The Ambassador Of Country Music Marty Stuart Brings The Honky-Tonk Sound To the Pee Dee


This appeared on SCNow.com - April 27, 2014

 Before he became one of, if not the, most respected curators and representatives of traditional country music, Marty Stuart was living the life backing up one of the genre’s true titans, Johnny Cash.

While on tour in 1983, Stuart was looking to earn his road stripes.

Another face on country and rock music’s Mount Rushmore, Jerry Lee Lewis, was happy to oblige.

So after the two went at it for about 48 hours — carrying on, as your grandmother might politely put it — Stuart crashed in his hotel room.

Some 30 minutes later, a rap came upon his door. There, standing with his shirt off, was Lewis.

And he was covered in chocolate cake.

Naturally, like any man doused in delicious confection, The Killer only asked Stuart for one thing.

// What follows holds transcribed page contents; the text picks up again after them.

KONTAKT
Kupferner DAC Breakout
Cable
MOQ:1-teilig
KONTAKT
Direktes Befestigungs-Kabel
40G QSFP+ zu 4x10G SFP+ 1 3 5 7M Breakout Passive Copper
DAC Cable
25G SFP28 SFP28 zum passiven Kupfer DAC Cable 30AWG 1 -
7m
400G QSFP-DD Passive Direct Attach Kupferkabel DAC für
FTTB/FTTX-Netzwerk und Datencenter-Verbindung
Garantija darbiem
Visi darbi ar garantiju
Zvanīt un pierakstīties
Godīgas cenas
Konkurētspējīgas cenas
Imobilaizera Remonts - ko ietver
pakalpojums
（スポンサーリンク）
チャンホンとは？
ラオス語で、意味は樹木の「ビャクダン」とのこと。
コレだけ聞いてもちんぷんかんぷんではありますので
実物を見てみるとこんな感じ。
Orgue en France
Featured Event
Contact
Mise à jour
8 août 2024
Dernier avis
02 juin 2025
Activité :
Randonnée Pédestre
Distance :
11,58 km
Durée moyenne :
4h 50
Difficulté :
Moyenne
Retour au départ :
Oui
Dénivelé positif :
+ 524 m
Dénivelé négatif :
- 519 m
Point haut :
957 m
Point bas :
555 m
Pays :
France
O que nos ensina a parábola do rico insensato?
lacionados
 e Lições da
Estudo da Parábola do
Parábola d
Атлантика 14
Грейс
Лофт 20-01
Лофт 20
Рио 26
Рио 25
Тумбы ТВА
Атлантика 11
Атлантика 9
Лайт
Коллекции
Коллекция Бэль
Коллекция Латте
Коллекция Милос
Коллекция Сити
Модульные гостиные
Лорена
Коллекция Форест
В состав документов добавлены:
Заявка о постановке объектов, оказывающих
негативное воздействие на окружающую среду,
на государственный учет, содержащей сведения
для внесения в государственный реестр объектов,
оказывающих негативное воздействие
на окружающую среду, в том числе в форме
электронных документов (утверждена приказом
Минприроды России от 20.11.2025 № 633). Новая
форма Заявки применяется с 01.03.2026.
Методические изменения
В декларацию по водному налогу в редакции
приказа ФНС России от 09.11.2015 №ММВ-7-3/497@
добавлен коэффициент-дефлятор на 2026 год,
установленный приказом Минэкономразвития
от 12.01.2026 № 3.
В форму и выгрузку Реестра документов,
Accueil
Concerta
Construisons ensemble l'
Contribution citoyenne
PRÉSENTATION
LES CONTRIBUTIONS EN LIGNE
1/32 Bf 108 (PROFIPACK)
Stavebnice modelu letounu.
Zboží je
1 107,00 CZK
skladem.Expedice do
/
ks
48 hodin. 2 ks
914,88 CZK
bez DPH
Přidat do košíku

“He asked if he could borrow my fiddle,” Stuart said with a laugh.

It was the first and last time he saw Lewis covered in dessert. It was also the last time he saw that fiddle.

No hard feelings, though, because “Uncle Jerry,” as Stuart lovingly calls him, is part of the large extended country music family that Stuart has gathered in his four-plus decades in the business.

He turned professional at the ripe old age of 12, playing with the Sullivan Family, a bluegrass-gospel group. The following year, he became a member of The Nashville Grass, the backup band to the legendary Lester Flatt.

He was 13 at the time, a teen on his own in the bright lights of Nashville, Tenn. So wherever Flatt went, Stuart was by his side, meeting the likes of Earl Scruggs, Bill Monroe and Emmylou Harris.

The tutelage of those early days helped shape an appreciation for traditional country music that Stuart, 55, has carried with him for the rest of his career.

Not only does that love flow through his music but his home as well. A renowned historian and archivist, Stuart has the largest known country music collection of its kind in the country, featuring artifacts and photographs from Willie to Waylon and pretty much everyone in between.

He’s also married to one of the first ladies of country music, Connie Smith.

“I love the roots of country music,” he said. “That other stuff comes and goes, but the roots never change. My flashlight turns to authenticity. I love traditional country music and how it speaks to my heart.”

Stuart will bring some of that foot-stompin’, honky-tonkin’ country music with him Saturday when he performs at the Francis Marion University Performing Arts Center.

He said Florence is catching him and his band, The Fabulous Superlatives, at a prime time.

“We’re hotter than a firecracker right now. The sky’s the limit for us,” Stuart said, referring to his two records coming out later this year as well as his top-rated show on RFD-TV that harkens back to the variety country music shows of yore.

“We’ll play a lot of the old favorite songs Saturday, but we’ll also kind of see where the breeze takes us,” he said.

After leaving Cash’s band in the mid-80s and embarking on a successful Grammy Award-winning solo career, Stuart put together the Fabulous Superlatives, consisting of “Handsome” Harry Stinson, “Apostle” Paul Martin and axman extraordinaire “Cousin” Kenny Vaughan.

Cash was long associated with the Tennessee 3, and Buck Owens had his Buckaroos. Stuart said The Fabulous Superlatives will be the band that will be talked about for years to come.

“They live up their name,” he said. “They’re statesmen. They’re the band of a lifetime.”

Stuart said playing in a performing arts center is career-affirming, accomplishing a goal he had in mind when putting together the Superlatives about a decade ago.

“When I put together the Superlatives, we wanted to get country music accepted as an American cultural art form along with dance, ballet and the like,” he said. “The fact that we are playing your Performing Arts Center tells me we are doing something right.”